TASK REQUIREMENTS>
a) In the article on conveyor belts for plastic recycling, what three words or phrases describe the sorting lines that countries will need more of? List all of them.
b) Reproduce the part of the article on conveyor belts for plastic recycling that opens with the words containing "In European countries, the" and closes with "this in the US.".

READING TEXT>
HomeNewsPlasticSupporting Global Plastic Recycling with Innovative Conveyor Belts

Supporting Global Plastic Recycling with Innovative Conveyor Belts

Globally, companies are increasing their plastic recycling initiatives to mitigate the harmful effects of the material on the environment. To achieve sustainability targets, countries will need more recycling facilities with faster, wider and more complex sorting lines to cater for a higher throughput of waste. Here Marcin Grzeszek, Manager of Industry Segment Recycling at conveyor belt manufacturer Habasit, discusses innovations in conveyor belts to support recycling targets.

In European countries, the plastic recycling rate sits between 10 and 30%, with Germany recording the highest rate at 30%. It is even lower than this in the US.

Differences in recycled materials and operating conditions may require different material properties, which is where new conveyor belts made of PVC and Thermoplastic polyurethane (TPU) can make a real difference.

EXCERPTED RECORDS>
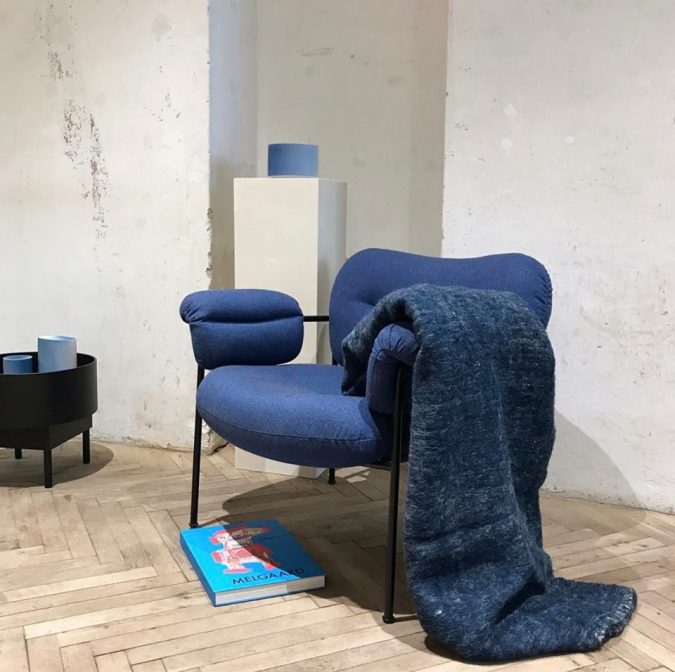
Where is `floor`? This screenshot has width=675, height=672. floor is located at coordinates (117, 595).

...

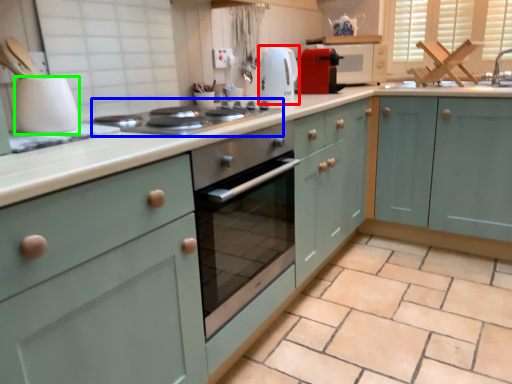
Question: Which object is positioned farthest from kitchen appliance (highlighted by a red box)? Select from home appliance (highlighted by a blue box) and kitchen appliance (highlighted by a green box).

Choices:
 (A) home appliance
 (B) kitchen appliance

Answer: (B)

SOLUTIONS PER TASK>
a) faster, wider, more complex

b)
In European countries, the plastic recycling rate sits between 10 and 30%, with Germany recording the highest rate at 30%. It is even lower than this in the US.